* [SET PROBLEM]
List each line of the material below that contains the string "kern".

* [RECORDS SHOWN]
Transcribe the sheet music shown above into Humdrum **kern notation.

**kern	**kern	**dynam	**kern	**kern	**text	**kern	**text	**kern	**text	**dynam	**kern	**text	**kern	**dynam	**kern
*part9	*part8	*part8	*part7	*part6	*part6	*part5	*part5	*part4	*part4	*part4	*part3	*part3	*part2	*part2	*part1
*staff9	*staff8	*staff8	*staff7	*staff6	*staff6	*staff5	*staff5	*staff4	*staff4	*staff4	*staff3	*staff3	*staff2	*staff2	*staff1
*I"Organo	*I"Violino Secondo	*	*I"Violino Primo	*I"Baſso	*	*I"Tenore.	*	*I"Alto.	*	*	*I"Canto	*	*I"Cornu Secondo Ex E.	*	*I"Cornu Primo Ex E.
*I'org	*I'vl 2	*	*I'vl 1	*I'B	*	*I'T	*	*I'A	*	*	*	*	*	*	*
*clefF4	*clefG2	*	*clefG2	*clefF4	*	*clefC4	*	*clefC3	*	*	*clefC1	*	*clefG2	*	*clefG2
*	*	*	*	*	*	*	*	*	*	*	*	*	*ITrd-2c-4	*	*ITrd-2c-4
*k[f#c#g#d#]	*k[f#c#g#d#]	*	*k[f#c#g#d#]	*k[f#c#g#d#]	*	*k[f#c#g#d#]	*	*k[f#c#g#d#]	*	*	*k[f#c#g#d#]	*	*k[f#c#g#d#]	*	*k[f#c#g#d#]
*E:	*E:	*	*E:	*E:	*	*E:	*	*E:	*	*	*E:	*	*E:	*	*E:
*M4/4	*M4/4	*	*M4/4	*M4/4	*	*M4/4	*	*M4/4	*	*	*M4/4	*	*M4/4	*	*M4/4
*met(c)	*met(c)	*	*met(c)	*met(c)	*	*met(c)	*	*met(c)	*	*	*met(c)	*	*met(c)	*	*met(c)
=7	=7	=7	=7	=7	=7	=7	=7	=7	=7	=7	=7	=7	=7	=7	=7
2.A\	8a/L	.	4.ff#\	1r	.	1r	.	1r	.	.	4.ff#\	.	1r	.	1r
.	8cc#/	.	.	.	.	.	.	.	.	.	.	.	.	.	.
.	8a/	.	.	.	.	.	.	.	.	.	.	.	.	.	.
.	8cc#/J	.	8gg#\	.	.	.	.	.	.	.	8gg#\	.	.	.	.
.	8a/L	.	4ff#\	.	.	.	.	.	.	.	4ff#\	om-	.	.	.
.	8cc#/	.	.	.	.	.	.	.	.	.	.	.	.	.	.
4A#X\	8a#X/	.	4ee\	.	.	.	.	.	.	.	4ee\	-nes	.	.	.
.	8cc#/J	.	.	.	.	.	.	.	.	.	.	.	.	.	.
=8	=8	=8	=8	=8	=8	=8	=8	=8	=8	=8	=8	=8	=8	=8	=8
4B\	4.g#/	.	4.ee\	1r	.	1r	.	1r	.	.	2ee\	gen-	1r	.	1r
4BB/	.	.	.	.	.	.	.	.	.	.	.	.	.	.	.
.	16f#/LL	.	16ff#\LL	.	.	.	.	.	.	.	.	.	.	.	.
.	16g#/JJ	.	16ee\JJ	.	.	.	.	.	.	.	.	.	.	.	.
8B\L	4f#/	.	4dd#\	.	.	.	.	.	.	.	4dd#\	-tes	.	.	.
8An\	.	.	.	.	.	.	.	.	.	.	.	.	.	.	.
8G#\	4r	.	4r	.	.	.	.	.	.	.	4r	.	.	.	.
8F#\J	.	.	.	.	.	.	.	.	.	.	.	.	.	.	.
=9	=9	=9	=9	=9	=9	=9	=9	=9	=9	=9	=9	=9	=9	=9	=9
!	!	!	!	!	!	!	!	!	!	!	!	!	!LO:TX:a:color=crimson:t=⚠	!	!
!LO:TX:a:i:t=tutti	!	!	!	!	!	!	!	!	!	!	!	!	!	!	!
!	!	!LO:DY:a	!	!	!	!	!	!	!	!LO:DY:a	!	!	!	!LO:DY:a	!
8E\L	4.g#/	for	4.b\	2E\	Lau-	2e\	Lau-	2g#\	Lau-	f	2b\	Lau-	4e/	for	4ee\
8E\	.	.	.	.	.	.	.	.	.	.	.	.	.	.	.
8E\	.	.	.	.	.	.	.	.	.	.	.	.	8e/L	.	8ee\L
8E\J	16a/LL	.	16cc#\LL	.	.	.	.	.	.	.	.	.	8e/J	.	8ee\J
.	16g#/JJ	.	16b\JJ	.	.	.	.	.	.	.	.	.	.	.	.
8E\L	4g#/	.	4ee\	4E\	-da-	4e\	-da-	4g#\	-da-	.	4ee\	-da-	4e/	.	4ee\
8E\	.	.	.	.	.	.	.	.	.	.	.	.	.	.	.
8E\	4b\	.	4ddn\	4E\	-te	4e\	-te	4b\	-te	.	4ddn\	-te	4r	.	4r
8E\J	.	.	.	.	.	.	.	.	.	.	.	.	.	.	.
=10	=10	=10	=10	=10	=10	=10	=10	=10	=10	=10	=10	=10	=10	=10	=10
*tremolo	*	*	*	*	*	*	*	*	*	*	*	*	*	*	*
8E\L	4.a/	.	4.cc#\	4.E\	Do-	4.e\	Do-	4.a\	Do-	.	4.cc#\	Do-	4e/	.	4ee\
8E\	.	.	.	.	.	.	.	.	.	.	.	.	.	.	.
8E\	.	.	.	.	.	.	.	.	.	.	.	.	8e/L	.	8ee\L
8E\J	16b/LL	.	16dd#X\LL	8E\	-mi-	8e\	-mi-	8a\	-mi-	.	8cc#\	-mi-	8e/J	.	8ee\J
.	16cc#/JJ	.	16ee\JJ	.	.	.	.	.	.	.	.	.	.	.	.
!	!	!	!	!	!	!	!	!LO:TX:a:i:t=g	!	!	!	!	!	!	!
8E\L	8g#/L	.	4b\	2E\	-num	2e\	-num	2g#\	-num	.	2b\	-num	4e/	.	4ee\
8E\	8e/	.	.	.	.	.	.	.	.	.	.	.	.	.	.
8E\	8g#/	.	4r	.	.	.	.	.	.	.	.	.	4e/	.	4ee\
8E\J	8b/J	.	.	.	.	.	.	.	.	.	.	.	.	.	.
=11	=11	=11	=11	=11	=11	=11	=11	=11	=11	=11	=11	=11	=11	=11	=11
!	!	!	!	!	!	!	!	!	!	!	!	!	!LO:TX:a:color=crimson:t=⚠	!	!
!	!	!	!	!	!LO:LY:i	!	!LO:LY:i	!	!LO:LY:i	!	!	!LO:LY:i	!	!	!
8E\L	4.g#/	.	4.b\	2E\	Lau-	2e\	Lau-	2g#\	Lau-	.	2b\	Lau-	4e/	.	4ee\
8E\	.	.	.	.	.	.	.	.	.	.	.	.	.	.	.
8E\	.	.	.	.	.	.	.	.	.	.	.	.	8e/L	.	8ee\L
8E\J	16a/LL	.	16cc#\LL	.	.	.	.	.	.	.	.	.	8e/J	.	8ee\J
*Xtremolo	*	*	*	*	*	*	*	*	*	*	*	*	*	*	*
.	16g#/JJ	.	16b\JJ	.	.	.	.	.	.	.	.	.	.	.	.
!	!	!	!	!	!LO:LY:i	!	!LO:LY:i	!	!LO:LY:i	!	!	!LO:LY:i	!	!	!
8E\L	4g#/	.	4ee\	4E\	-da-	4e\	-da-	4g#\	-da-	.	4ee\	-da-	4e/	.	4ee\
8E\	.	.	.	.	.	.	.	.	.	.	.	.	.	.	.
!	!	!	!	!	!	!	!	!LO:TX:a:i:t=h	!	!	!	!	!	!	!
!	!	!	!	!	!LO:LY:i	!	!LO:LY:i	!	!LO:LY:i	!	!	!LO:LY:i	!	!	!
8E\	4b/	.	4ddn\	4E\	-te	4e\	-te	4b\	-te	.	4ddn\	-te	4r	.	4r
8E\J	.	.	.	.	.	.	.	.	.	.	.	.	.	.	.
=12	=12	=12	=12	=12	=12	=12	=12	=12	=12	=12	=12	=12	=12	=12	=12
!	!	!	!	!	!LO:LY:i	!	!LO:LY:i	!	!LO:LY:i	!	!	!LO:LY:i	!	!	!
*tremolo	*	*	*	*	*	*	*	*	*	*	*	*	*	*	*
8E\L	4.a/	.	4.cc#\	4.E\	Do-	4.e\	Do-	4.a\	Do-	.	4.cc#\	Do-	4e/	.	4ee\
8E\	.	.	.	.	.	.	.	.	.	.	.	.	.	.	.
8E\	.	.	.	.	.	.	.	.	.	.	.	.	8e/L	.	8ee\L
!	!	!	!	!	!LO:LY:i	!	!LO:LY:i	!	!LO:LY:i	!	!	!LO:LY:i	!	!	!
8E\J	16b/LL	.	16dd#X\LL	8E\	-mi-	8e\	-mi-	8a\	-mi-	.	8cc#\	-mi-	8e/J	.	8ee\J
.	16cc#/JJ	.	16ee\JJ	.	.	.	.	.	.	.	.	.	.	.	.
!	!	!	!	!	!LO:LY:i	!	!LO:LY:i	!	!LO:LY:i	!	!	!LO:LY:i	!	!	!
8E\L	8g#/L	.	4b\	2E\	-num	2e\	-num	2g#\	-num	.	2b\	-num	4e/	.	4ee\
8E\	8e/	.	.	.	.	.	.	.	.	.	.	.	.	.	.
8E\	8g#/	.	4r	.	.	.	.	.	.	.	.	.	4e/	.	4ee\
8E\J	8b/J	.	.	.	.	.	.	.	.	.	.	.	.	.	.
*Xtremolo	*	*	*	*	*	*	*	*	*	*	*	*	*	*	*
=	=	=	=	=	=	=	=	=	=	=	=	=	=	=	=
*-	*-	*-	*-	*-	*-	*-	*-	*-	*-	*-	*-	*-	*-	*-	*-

* [WORKED SOLUTION]
Transcribe the sheet music shown above into Humdrum **kern notation.
**kern	**kern	**dynam	**kern	**kern	**text	**kern	**text	**kern	**text	**dynam	**kern	**text	**kern	**dynam	**kern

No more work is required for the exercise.